ORB Visualization
(soon)
Dr. Myers, at SAIC, asked
Chiliad Inc to look at the early 24-document collection from the FCC public
files.
The work is good.
We are thinking that a committee might be formed to discuss how the results are to be compared. Perhaps one of the agencies can spring for a small workshop in mid December. There will be some growing pains as we figure out how to increase the complexity of this working group.
I have not as yet met the Chiliad innovators, and hope to do this next week. It was Dr. Myers who brought this technology to the evaluation process. Several other companies have developed results using either the fable collection of the 24 document FCC collection.
http://www.bcngroup.org/zippedTestCollections/
The collection that Chiliad tested was developed from a very quick selection of 24 representative documents, so the collection size was initially "small". However the documents where long.
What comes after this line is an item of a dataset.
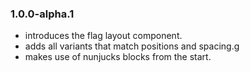### 1.0.0-alpha.1

* introduces the flag layout component.
* adds all variants that match positions and spacing.g
* makes use of nunjucks blocks from the start.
This allowed an approach that will be repeated with the collection of all FCC ruling from 1997 - 2003. The approach involved identifying "ALL" good sentence with a text analyzer develop quickly using the Visual Text product (Amnon has provided us with an evaluation license.)
Then all but the good sentences are thrown away.
Most text understanding systems work at the document level when there is statistics to compute. Well, at least one can say that most statistics needs many "documents". The original Stratify examination of the same 24 documents was not very interesting because the number of documents was small.
The solution: take the sentences in order and create new document with only ten sentences per document.
The result had two qualities. One, all of the documents contains only good sentences. For NdCore and the OntologyStream ORBs we start out with a word level 5-gram analysis. Our effort is focused on structural relationship between individual words and thus the statistical issues come up later on when there is a type of summarization into broad categories of structures.
This original procedure is stated here
http://www.ontologystream.com/beads/nationalDebate/four.htm
and the new procedure is stated here
http://www.ontologystream.com/beads/nationalDebate/five.htm
The harvest of the FCC archive focused on only .txt files, and since in most cases the rulings where published in pdf. WordPerfect, HTML and .txt; we got the vast majority of them.
Nathan has written a description of the process he took in the harvest. However, the exact number of files was not reported, small oversight, so we still need the exact number of file. I think he told me on the OntologyStream Groove space, a collaborative environment, that the number was 38,108. So I will use this number until corrected.
So the first test collection is called "The Original 38,108 files"
We expect that two "derived" collections will be created by Wednesday.
1) The Original 38,108 files with an XML metadata header that encodes the list of nouns, noun phrases, verbs and verb phrases contained within clearly defined sentence boundaries.
2) The Sentence List Collection
The sentence list will contain all of the clearly defined sentence sentences in the 38,976 text files, with a metadata tag after each sentence. The tag will not contain the file name but only the data.